In less than two minutes, the San Francisco Entertainment Commission unanimously approved a change of ownership for San Francisco Badlands in the Castro at its June 4 meeting.
TJ Bruce, who was brought on as co-manager of the nightclub at 4121 18th Street last year alongside gay longtime owner Les Natali, told the Bay Area Reporter the move is "more of a formality."
Natali, 81, the owner of the Castro neighborhood property, had brought on Bruce — a gay man who owns a number of nightclubs on the West Coast, such as Splash San Jose and Badlands Sacramento, and who is working on opening a Badlands Portland — last year to reopen the space he'd shuttered amid the COVID pandemic.
"Les and I formed a new corporation," Bruce said. "The city is requiring us to go through this process."
The company running the bar, technically, has now shifted from Natali's corporation, San Francisco Badlands Inc., to BLSF2 Inc.
The reason a new corporation is needed is because Natali is the sole owner of San Francisco Badlands Inc.
"To separate one of the DBA's [fictitious business names] into new owners, we needed a new entity," Bruce said.
The move means Bruce is a co-owner of the business, alongside Natali.
Bruce told the commissioners that "I'm very excited to be part of this effort."
"Just this last October we reopened after being closed a number of years due to COVID," he said. "I just wanted to say hello to all of you.
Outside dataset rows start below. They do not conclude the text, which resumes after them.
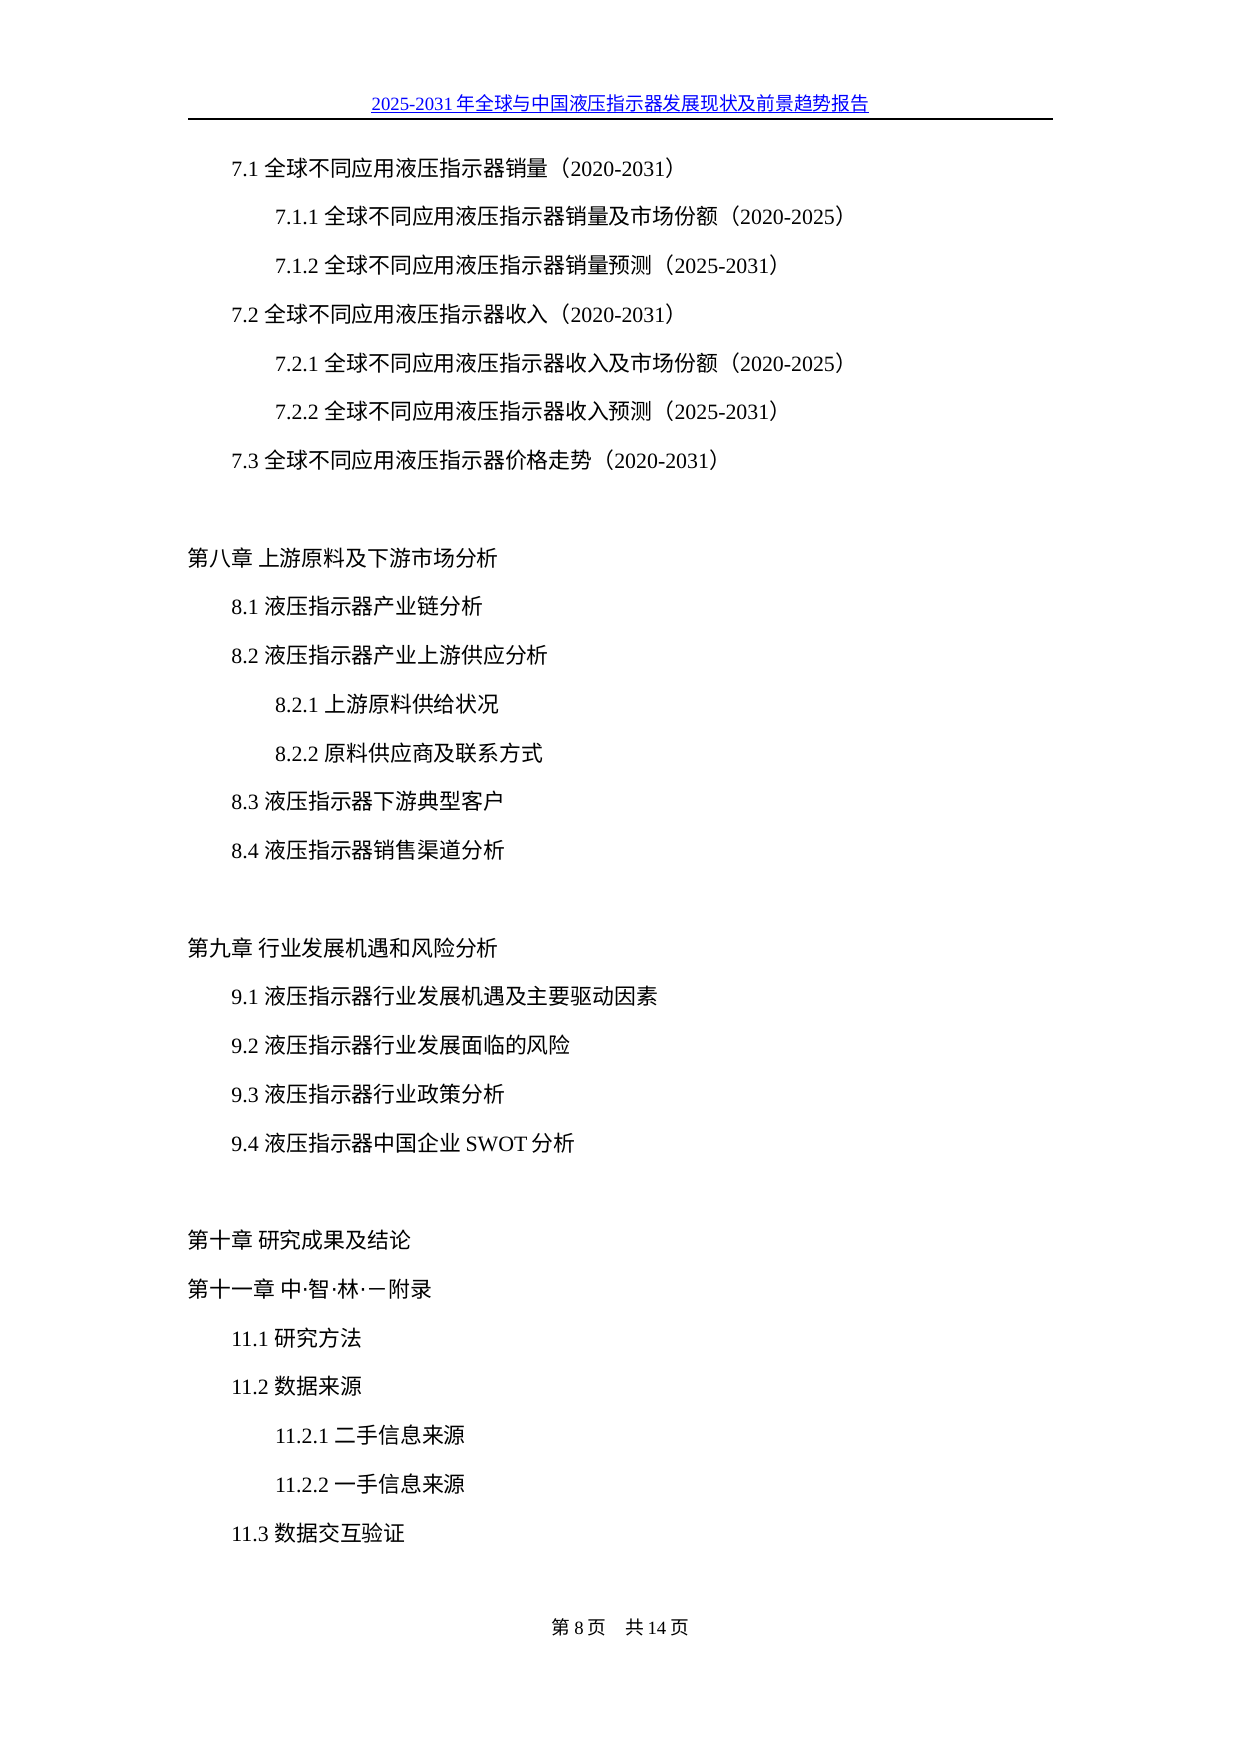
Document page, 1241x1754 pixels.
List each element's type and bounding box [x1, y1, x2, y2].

text [187, 150, 1053, 1548]
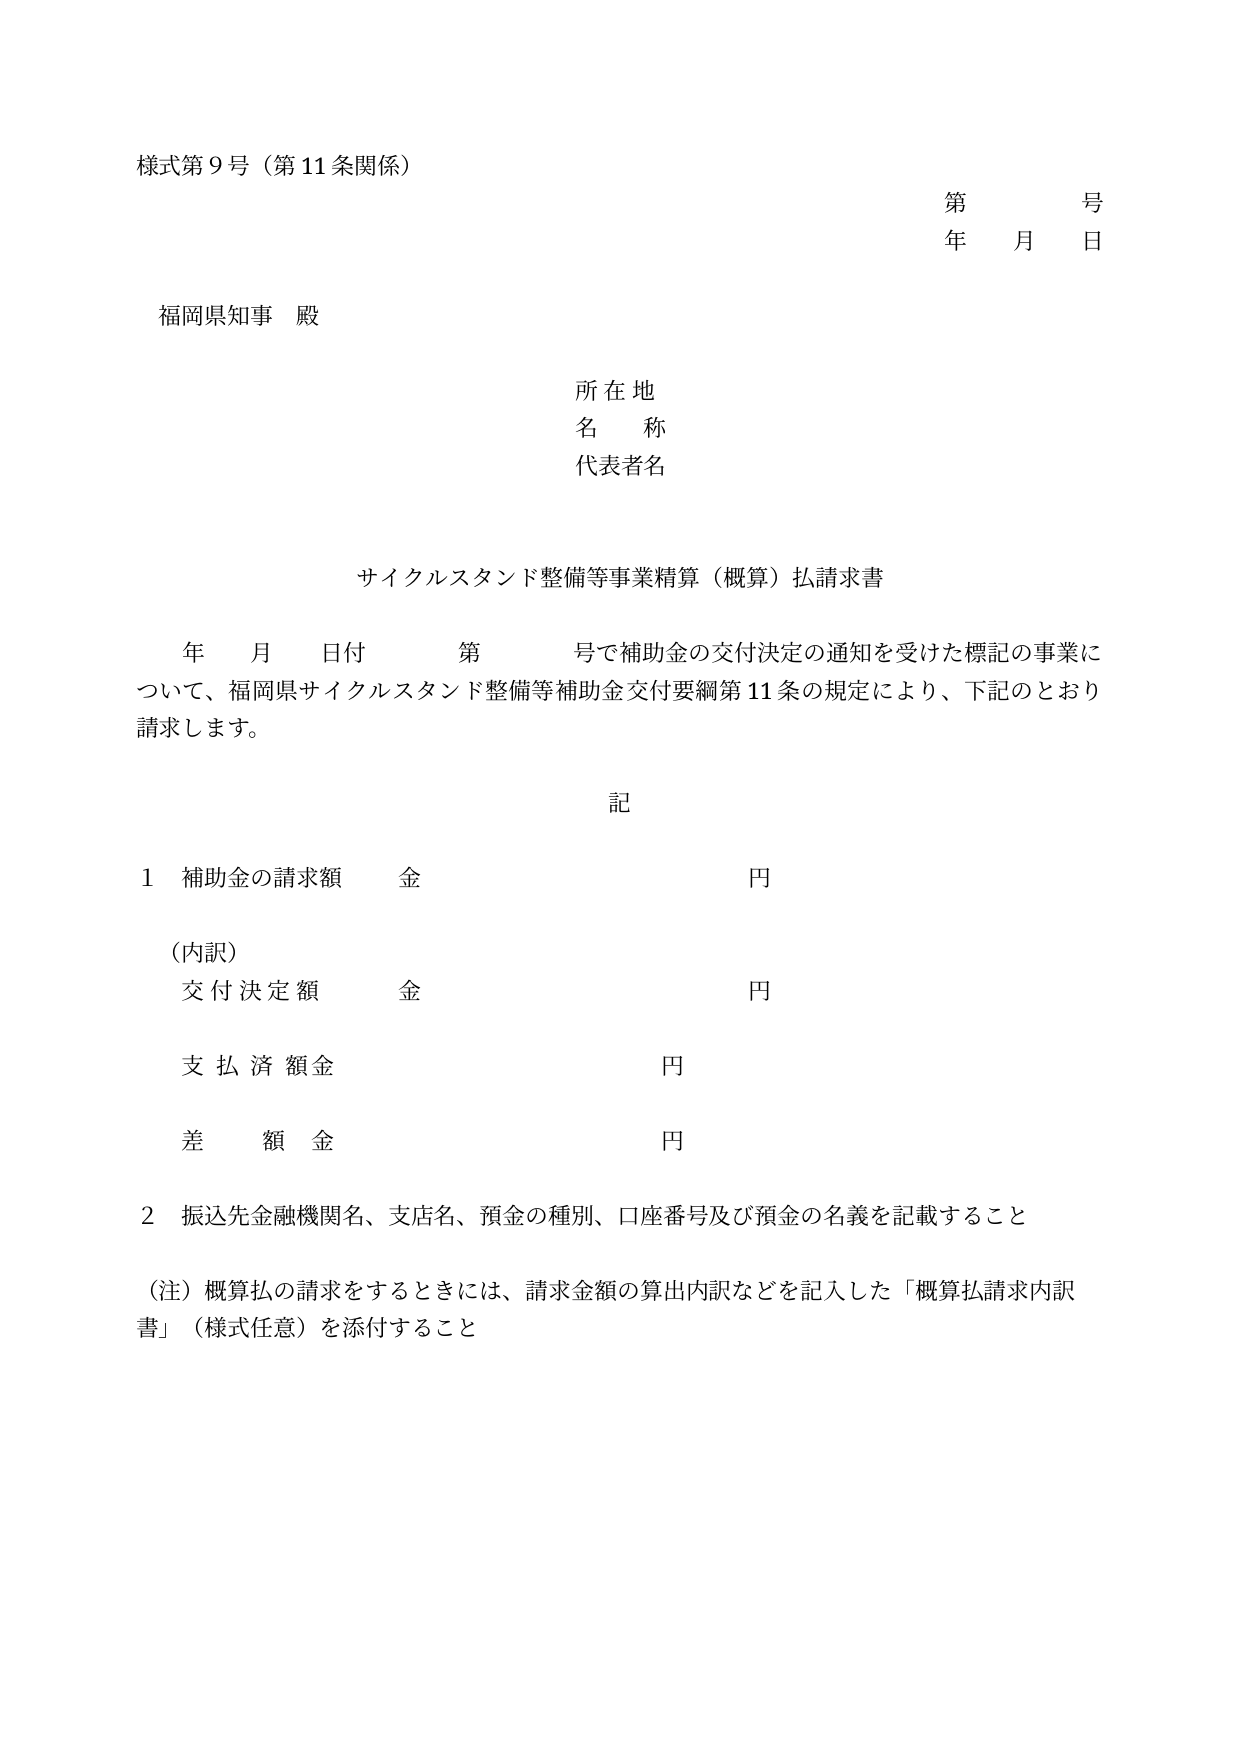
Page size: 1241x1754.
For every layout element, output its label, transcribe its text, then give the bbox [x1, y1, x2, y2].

text 年 月 日付 第 号で補助金の交付決定の通知を受けた標記の事業について、福岡県サイクルスタンド整備等補助金交付要綱第11条の規定により、下記のとおり請求します。 [136, 633, 1104, 746]
text 第 号 [136, 183, 1104, 221]
text 支払済額 金 円 [136, 1046, 1104, 1083]
text 福岡県知事 殿 [136, 296, 1104, 333]
text 年 月 日 [136, 221, 1104, 258]
text 所在地 [575, 371, 1104, 408]
subtitle 記 [136, 783, 1104, 821]
text （注）概算払の請求をするときには、請求金額の算出内訳などを記入した「概算払請求内訳書」（様式任意）を添付すること [136, 1271, 1104, 1346]
text 様式第９号（第11条関係） [136, 146, 1104, 183]
text 名 称 [575, 408, 1104, 446]
text サイクルスタンド整備等事業精算（概算）払請求書 [136, 558, 1104, 596]
text （内訳） [136, 933, 1104, 971]
text ２ 振込先金融機関名、支店名、預金の種別、口座番号及び預金の名義を記載すること [136, 1196, 1104, 1233]
text 交付決定額 金 円 [136, 971, 1104, 1008]
text 差額 金 円 [136, 1121, 1104, 1158]
text １ 補助金の請求額 金 円 [136, 858, 1104, 896]
text 代表者名 [575, 446, 1104, 483]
Thank you."
Entertainment Commission President Ben Bleiman commented that he had "been to Badlands a couple times. It's cool." An unidentified commissioner chimed in "same" before the panel unanimously voted in favor of the ownership change.
Natali himself acquired Badlands, which had been a country western gay bar since 1974, in 1999, when it became one of the neighborhood's most popular video dance bars.
The bar's closure in 2020 came during the heady summer protests over the murder of George Floyd by Minneapolis police. At the time, with the pandemic raging, Natali also came under renewed criticism due to past allegations of racial discrimination at Badlands.
Those complaints were back in the early 2000s. After a lengthy investigation, a 2004 report by the San Francisco Human Rights Commission found that Badlands was discriminating against Blacks, but the findings were never official because the HRC executive director at the time did not sign off on the staff report. Natali and the complainants eventually reached a confidential settlement.
Natali later opened Toad Hall across the street from Badlands at 4146 18th Street, at the site of what had been the Pendulum, a bar that catered to Black LGBTQs.
In a June 6, 2020 email after those past allegations were brought up at a Black Lives Matter protest in Jane Warner Plaza in the Castro LGBTQ neighborhood, Natali wrote that the allegations "were found without merit and were dropped."
"We welcome people of all races and all colors and we probably have the largest, most diverse clientele of any bar in the Castro," he added.
Natali had originally teased a spring 2023 reopening for Badlands, but a deal between he and Bruce needed more time to be worked out.
"When lawyers get involved in things it can get complicated and take longer than expected," Natali told the B.A.R. when Badlands reopened in October 2023. "It was just longer than expected but we're here, it's over, finally."